• [WORK REQUEST] Can you carry on the forum thread about disliked pipe designs, starting right after its last sentence?

• [PASSAGE SHOWN]

# Pipe designes you don't like



## Commander Quan (May 6, 2003)

When you guys look at pipes, what are some designs you don’t like?

I just can’t get into anything that has bamboo. In my opinion a bamboo stem and a briar bowl just don’t go together. 
Although there are exceptions I most of the Boswell pipes are a little too rustic for me, especially the freehands. Some of the classics shapes I do like, and the shotgun shell pipes are nice, but when I look at some of them I feel like I would need to take my shoes off before I smoke one.


----------



## Garys4598 (Jan 16, 2010)

For me, the following two design aspects are what I don't like in a pipe: (1) short overall length, such as what some refer to as a "nosewarmer", and (2) a poorly fitting stem to shank/mortise fit, this IMHO is all about the pipemaker's skill in design and execution.

Reference number 2 above, I owned two Jody Davis pipes and neither pipes' stem fit was as tight as it should have been for a multi-hundred dollar new pipe. I've since 'disposed of' those two pipes and would never consider purchasing one of his creations again. The best stem to shank fit in a pipe, bar none? Unquestionably for me, Larry Roush.

~Gary


----------



## DSturg369 (Apr 6, 2008)

Not a big fan of the Cavalier shape. Just doesn't appeal to me.


----------



## ChronoB (Nov 4, 2007)

Commander Quan said:


> When you guys look at pipes, what are some designs you don't like?
> 
> I just can't get into anything that has bamboo. In my opinion a bamboo stem and a briar bowl just don't go together.
> Although there are exceptions I most of the Boswell pipes are a little too rustic for me, especially the freehands. Some of the classics shapes I do like, and the shotgun shell pipes are nice, but when I look at some of them I feel like I would need to take my shoes off before I smoke one.

• [STUDY MATERIAL]
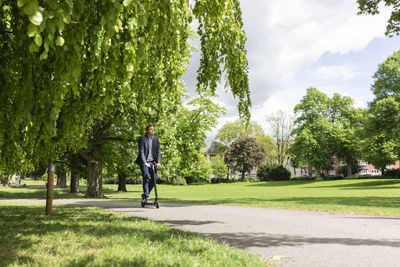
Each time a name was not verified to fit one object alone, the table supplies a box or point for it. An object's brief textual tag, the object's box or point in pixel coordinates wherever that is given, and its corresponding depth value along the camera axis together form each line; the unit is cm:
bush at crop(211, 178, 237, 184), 6931
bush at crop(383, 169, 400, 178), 5319
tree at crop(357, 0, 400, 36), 1680
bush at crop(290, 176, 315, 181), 6124
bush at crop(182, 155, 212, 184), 2008
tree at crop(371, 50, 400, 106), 3866
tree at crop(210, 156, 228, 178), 6981
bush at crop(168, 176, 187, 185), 5626
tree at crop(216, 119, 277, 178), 7262
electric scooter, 912
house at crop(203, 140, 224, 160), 10021
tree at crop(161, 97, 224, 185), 1864
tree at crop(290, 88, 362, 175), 5234
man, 847
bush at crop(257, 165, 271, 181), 6544
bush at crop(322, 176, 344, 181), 5953
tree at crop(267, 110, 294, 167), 6550
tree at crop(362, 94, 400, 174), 3425
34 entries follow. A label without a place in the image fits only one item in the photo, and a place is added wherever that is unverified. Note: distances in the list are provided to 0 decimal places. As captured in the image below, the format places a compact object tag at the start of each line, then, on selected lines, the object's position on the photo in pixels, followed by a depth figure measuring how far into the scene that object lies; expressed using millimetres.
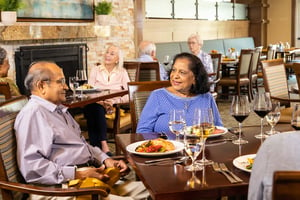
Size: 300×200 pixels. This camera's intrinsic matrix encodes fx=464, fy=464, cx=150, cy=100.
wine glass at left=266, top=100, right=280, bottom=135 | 2391
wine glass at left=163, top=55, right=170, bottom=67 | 7000
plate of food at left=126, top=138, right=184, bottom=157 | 2075
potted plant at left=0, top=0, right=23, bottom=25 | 5316
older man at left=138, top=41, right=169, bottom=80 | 6398
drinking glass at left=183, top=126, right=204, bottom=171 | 1823
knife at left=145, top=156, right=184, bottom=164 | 2010
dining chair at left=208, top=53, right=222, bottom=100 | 7637
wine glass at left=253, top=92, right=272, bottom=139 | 2389
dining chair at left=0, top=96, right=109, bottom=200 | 1929
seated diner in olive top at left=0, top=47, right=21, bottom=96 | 4258
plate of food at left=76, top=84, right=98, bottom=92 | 4416
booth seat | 8969
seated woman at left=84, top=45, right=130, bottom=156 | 4629
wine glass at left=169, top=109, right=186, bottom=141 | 2110
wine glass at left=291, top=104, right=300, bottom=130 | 2102
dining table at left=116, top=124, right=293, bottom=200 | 1650
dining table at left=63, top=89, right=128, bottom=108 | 3904
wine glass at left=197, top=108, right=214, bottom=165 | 1911
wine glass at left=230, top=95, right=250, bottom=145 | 2305
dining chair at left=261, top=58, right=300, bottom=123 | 4445
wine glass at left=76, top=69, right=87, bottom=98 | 4293
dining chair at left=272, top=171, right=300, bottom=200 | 1034
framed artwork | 5938
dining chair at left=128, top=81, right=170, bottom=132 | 3105
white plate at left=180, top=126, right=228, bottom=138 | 2404
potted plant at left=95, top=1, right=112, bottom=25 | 7035
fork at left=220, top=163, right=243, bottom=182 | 1738
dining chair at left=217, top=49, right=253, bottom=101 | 8062
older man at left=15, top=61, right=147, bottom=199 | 2205
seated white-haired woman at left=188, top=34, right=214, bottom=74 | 7305
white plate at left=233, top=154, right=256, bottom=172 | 1856
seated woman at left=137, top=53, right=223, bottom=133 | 2826
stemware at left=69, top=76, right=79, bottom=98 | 4199
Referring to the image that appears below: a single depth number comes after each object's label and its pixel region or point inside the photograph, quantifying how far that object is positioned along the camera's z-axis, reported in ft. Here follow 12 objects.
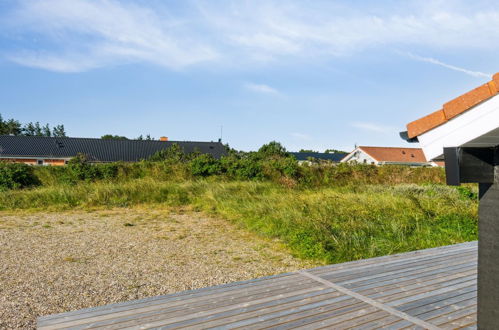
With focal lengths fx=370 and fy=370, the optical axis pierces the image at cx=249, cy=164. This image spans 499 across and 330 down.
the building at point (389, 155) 169.54
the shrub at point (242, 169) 54.54
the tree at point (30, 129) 228.67
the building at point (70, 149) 124.57
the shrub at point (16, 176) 48.08
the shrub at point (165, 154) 104.06
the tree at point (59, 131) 249.34
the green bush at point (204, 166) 54.29
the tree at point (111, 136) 274.67
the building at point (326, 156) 229.45
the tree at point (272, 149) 123.00
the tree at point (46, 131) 241.70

• [TASK OUTPUT]
I'm a fan of classic French/British pipe shapes. I appreciate designs that are clean, simple and elegant. I don't really care for Danish style pipes, or a lot of Italian style pipes. I like sandblasted pipes, but with a few exceptions I don't like rusticated pipes. And like you, Quan, I dislike bamboo shanks.


----------



## Zeabed (Apr 23, 2009)

I agree with gary in this one regarding nosewarmers. A shorter pipe is ok with me, but extremely horizontally challenged ones, well...


----------



## Savvy (Jun 23, 2007)

I suppose there are a lot of designs I'm not fond of, but a brand that I don't really find anything that I like in is the Porsche line.


----------



## DubintheDam (Jun 5, 2007)

95% of freehand styles.


----------



## Jack Straw (Nov 20, 2008)

:shock:


----------



## Mad Hatter (Apr 8, 2007)

Oddball interpretations of classic shapes


----------



## Commander Quan (May 6, 2003)

Jack Straw said:


> :shock:


Why are you posting pictures of hockey sticks in a pipe forum? :ask:


----------



## Pugsley (Jul 12, 2009)

DubintheDam said:


> 95% of freehand styles.


I agree. I much prefer classic British shapes. As to bamboo, I think many of us "of a certain age" equate anything made of bamboo with cheap, imported crap, doesn't appeal to me at all.


----------



## Mad Hatter (Apr 8, 2007)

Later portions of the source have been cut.